(The task)
Answer these questions using the passage on natural goodness below.
1. What does the passage call mutual help?
2. According to the passage, what do human beings have in their souls?
3. What does the passage say should be left aside?

(Supplied passage)
= Beginning of Section =

Mutual help is the law of nature, and one needs spiritual discernment to be able to live up to it.
 
The Natural Goodness in Us
 
Human beings do have a natural source of peace in their souls. They are spontaneously good as long as they listen to it and follow their conscience.
 
Yet human perceptions are often a precarious combination of animal instincts and divine possibilities. Spiritual evolution includes a fierce occult struggle between the higher and the lower levels of human soul.
 
Illusory ideas largely prevail in the present stage of human evolution. It is hard to listen to the voice of the spirit, and even harder to act according to it in the outward world.
 
There are of course sacred lessons to learn from the close contact with Nature which humanity had in earlier forms of society.  These lessons may have a decisive importance for the future of mankind.
 
Artificialism should be left aside. Regaining a close contact with natural environment is of the essence. However, it makes no sense to suppose that primitive societies and men were perfect, and that all human problems of today would disappear if we “came back to Nature” or “got rid of the present-day elites”.

= End of Section =

(Source texts of formatted documents)
= Beginning of Section =

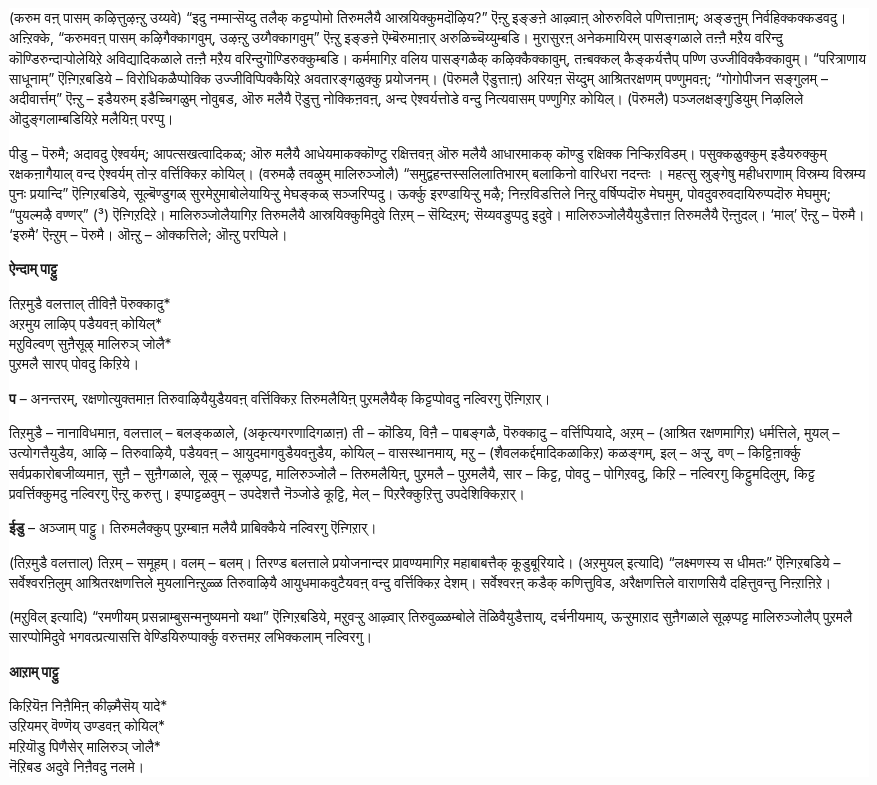 (करुम वऩ् पासम् कऴित्तुऴऩ्ऱु उय्यवे) “इदु नम्माऱ्सॆय्दु तलैक् कट्टप्पोमो तिरुमलैयै आस्रयिक्कुमदॊऴिय?” ऎऩ्ऱु इङ्ङऩे आऴ्वाऩ् ओरुरुविले पणित्ताऩाम्; अङ्ङऩुम् निर्वहिक्कक्कडवदु। अऩ्ऱिक्के, “करुमवऩ् पासम् कऴिगैक्कागवुम्, उऴऩ्ऱु उय्गैक्कागवुम्” ऎऩ्ऱु इङ्ङऩे ऎम्बॆरुमाऩार् अरुळिच्चॆय्युम्बडि।
मुरासुरऩ् अनेकमायिरम् पासङ्गळाले तऩ्ऩै मऱैय वरिन्दु कॊण्डिरुन्दाऱ्पोलेयिऱे अविद्यादिकळाले तऩ्ऩै मऱैय वरिन्दुगॊण्डिरुक्कुम्बडि। कर्ममागिऱ वलिय पासङ्गळैक् कऴिक्कैक्कावुम्, तऩ्बक्कल् कैङ्कर्यत्तैप् पण्णि उज्जीविक्कैक्कावुम्। “परित्राणाय साधूनाम्” ऎऩ्गिऱबडिये – विरोधिकळैप्पोक्कि उज्जीविप्पिक्कैयिऱे अवतारङ्गळुक्कु प्रयोजनम्। (पॆरुमलै ऎडुत्ताऩ्) अरियऩ सॆय्दुम् आश्रितरक्षणम् पण्णुमवऩ्; “गोगोपीजन सङ्गुलम् – अदीवार्त्तम्” ऎऩ्ऱु – इडैयरुम् इडैच्चिगळुम् नोवुबड, ऒरु मलैयै ऎडुत्तु नोक्किऩवऩ्, अन्द ऐश्वर्यत्तोडे वन्दु नित्यवासम् पण्णुगिऱ कोयिल्। (पॆरुमलै) पञ्जलक्षङ्गुडियुम् निऴलिले ऒदुङ्गलाम्बडियिऱे मलैयिऩ् परप्पु।

पीडु – पॆरुमै; अदावदु ऐश्वर्यम्; आपत्सखत्वादिकळ्; ऒरु मलैयै आधेयमाकक्कॊण्टु रक्षित्तवऩ् ऒरु मलैयै आधारमाकक् कॊण्डु रक्षिक्क निऱ्किऱविडम्। पसुक्कळुक्कुम् इडैयरुक्कुम् रक्षकऩागैयाल् वन्द ऐश्वर्यम् तोऱ्ऱ वर्त्तिक्किऱ कोयिल्। (वरुमऴै तवऴुम् मालिरुञ्जोलै) “समुद्वहन्तस्सलिलातिभारम् बलाकिनो वारिधरा नदन्तः । महत्सु स्रुङ्गेषु महीधराणाम् विस्रम्य विस्रम्य पुनः प्रयान्दि” ऎऩ्गिऱबडिये, सूल्बॆण्डुगळ् सुरमेऱुमाबोलेयायिऱ्ऱु मेघङ्कळ् सञ्जरिप्पदु। ऊर्क्कु इरण्डायिऱ्ऱु मऴै; निऩ्ऱविडत्तिले निऩ्ऱु वर्षिप्पदॊरु मेघमुम्, पोवदुवरुवदायिरुप्पदॊरु मेघमुम्; “पुयल्मऴै वण्णर्” (³) ऎऩ्गिऱदिऱे।
मालिरुञ्जोलैयागिऱ तिरुमलैयै आस्रयिक्कुमिदुवे तिऱम् – सॆय्दिऱम्; सॆय्यवडुप्पदु इदुवे। मालिरुञ्जोलैयैयुडैत्ताऩ तिरुमलैयै ऎऩ्ऩुदल्।
‘माल्’ ऎऩ्ऱु – पॆरुमै। ‘इरुमै’ ऎऩ्ऱुम् – पॆरुमै। ऒऩ्ऱु – ओक्कत्तिले; ऒऩ्ऱु परप्पिले।

**ऐन्दाम् पाट्टु**

तिऱमुडै वलत्ताल् तीविऩै पॆरुक्कादु\*  
अऱमुय लाऴिप् पडैयवऩ् कोयिल्\*  
मऱुविल्वण् सुऩैसूऴ् मालिरुञ् जोलै\*  
पुऱमलै सारप् पोवदु किऱिये।

**प** – अनन्तरम्, रक्षणोत्युक्तमाऩ तिरुवाऴियैयुडैयवऩ् वर्त्तिक्किऱ तिरुमलैयिऩ् पुऱमलैयैक् किट्टप्पोवदु नल्विरगु ऎऩ्गिऱार्।

तिऱमुडै – नानाविधमाऩ, वलत्ताल् – बलङ्कळाले, (अकृत्यगरणादिगळाऩ) ती – कॊडिय, विऩै – पाबङ्गळै, पॆरुक्कादु – वर्त्तिप्पियादे, अऱम् – (आश्रित रक्षणमागिऱ) धर्मत्तिले, मुयल् – उत्योगत्तैयुडैय, आऴि – तिरुवाऴियै, पडैयवऩ् – आयुदमागवुडैयवऩुडैय, कोयिल् – वासस्थानमाय्, मऱु – (शैवलकर्द्दमादिकळाकिऱ) कळङ्गम्, इल् – अऱ्ऱु, वण् – किट्टिऩार्क्कु सर्वप्रकारोबजीव्यमाऩ, सुऩै – सुऩैगळाले, सूऴ् – सूऴप्पट्ट, मालिरुञ्जोलै – तिरुमलैयिऩ्, पुऱमलै – पुऱमलैयै, सार – किट्ट, पोवदु – पोगिऱवदु, किऱि – नल्विरगु किट्टुमदिलुम्, किट्ट प्रवर्त्तिक्कुमदु नल्विरगु ऎऩ्ऱु करुत्तु।
इप्पाट्टळवुम् – उपदेशत्तै नॆञ्जोडे कूट्टि, मेल् – पिऱरैक्कुऱित्तु उपदेशिक्किऱार्।

**ईडु** – अञ्जाम् पाट्टु। तिरुमलैक्कुप् पुऱम्बाऩ मलैयै प्राबिक्कैये नल्विरगु ऎऩ्गिऱार्।

(तिऱमुडै वलत्ताल्) तिऱम् – समूहम्। वलम् – बलम्। तिरण्ड बलत्ताले प्रयोजनान्दर प्रावण्यमागिऱ महाबाबत्तैक् कूडुबूरियादे। (अऱमुयल् इत्यादि) “लक्ष्मणस्य स धीमतः” ऎऩ्गिऱबडिये – सर्वेश्वरऩिलुम् आश्रितरक्षणत्तिले मुयलानिऩ्ऱुळ्ळ तिरुवाऴियै आयुधमाकवुटैयवऩ् वन्दु वर्त्तिक्किऱ देशम्। सर्वेश्वरऩ् कडैक् कणित्तुविड, अरैक्षणत्तिले वाराणसियै दहित्तुवन्तु निऩ्ऱाऩिऱे।

(मऱुविल् इत्यादि) “रमणीयम् प्रसन्नाम्बुसन्मनुष्यमनो यथा” ऎऩ्गिऱबडिये, मऱुवऱ्ऱु आऴ्वार् तिरुवुळ्ळम्बोले तॆळिवैयुडैत्ताय्, दर्चनीयमाय्, ऊऱ्ऱुमाऱाद सुऩैगळाले सूऴप्पट्ट मालिरुञ्जोलैप् पुऱमलै सारप्पोमिदुवे भगवत्प्रत्यासत्ति वेण्डियिरुप्पार्क्कु वरुत्तमऱ लभिक्कलाम् नल्विरगु।

**आऱाम् पाट्टु**

किऱियॆऩ निऩैमिऩ् कीऴ्मैसॆय् यादे\*  
उऱियमर् वॆण्णॆय् उण्डवऩ् कोयिल्\*  
मऱियॊडु पिणैसेर् मालिरुञ् जोलै\*  
नॆऱिबड अदुवे निऩैवदु नलमे।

= End of Section =

(Response to the exercise)
1. The law of nature.
2. A natural source of peace.
3. Artificialism.